DATASET EXCERPTS |
[Start of Attachment]

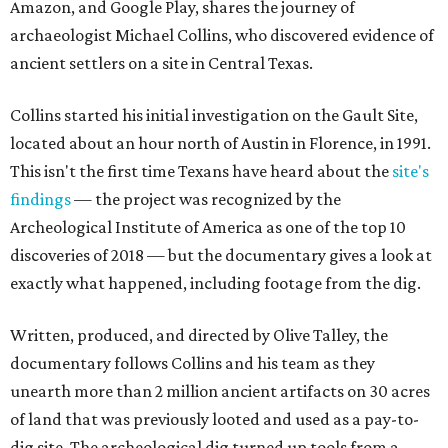
Amazon, and Google Play, shares the journey of
archaeologist Michael Collins, who discovered evidence of
ancient settlers on a site in Central Texas.
Collins started his initial investigation on the Gault Site,
located about an hour north of Austin in Florence, in 1991.
This isn't the first time Texans have heard about the
site's
findings
— the project was recognized by the
Archeological Institute of America as one of the top 10
discoveries of 2018 — but the documentary gives a look at
exactly what happened, including footage from the dig.
Written, produced, and directed by Olive Talley, the
documentary follows Collins and his team as they
unearth more than 2 million ancient artifacts on 30 acres
of land that was previously looted and used as a pay-to-
dig site. The archeological dig turned up tools from a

[End of Attachment]

ABOUT THIS EXERCISE | Format each line of text read from the records above as a numbered list, omitting any blank lines. Leave the pictures out of the answer.

RESPONSE BOX |
1. Amazon, and Google Play, shares the journey of
2. archaeologist Michael Collins, who discovered evidence of
3. ancient settlers on a site in Central Texas.
4. Collins started his initial investigation on the Gault Site,
5. located about an hour north of Austin in Florence, in 1991.
6. This isn't the first time Texans have heard about the
7. site's
8. findings
9. — the project was recognized by the
10. Archeological Institute of America as one of the top 10
11. discoveries of 2018 — but the documentary gives a look at
12. exactly what happened, including footage from the dig.
13. Written, produced, and directed by Olive Talley, the
14. documentary follows Collins and his team as they
15. unearth more than 2 million ancient artifacts on 30 acres
16. of land that was previously looted and used as a pay-to-
17. dig site. The archeological dig turned up tools from a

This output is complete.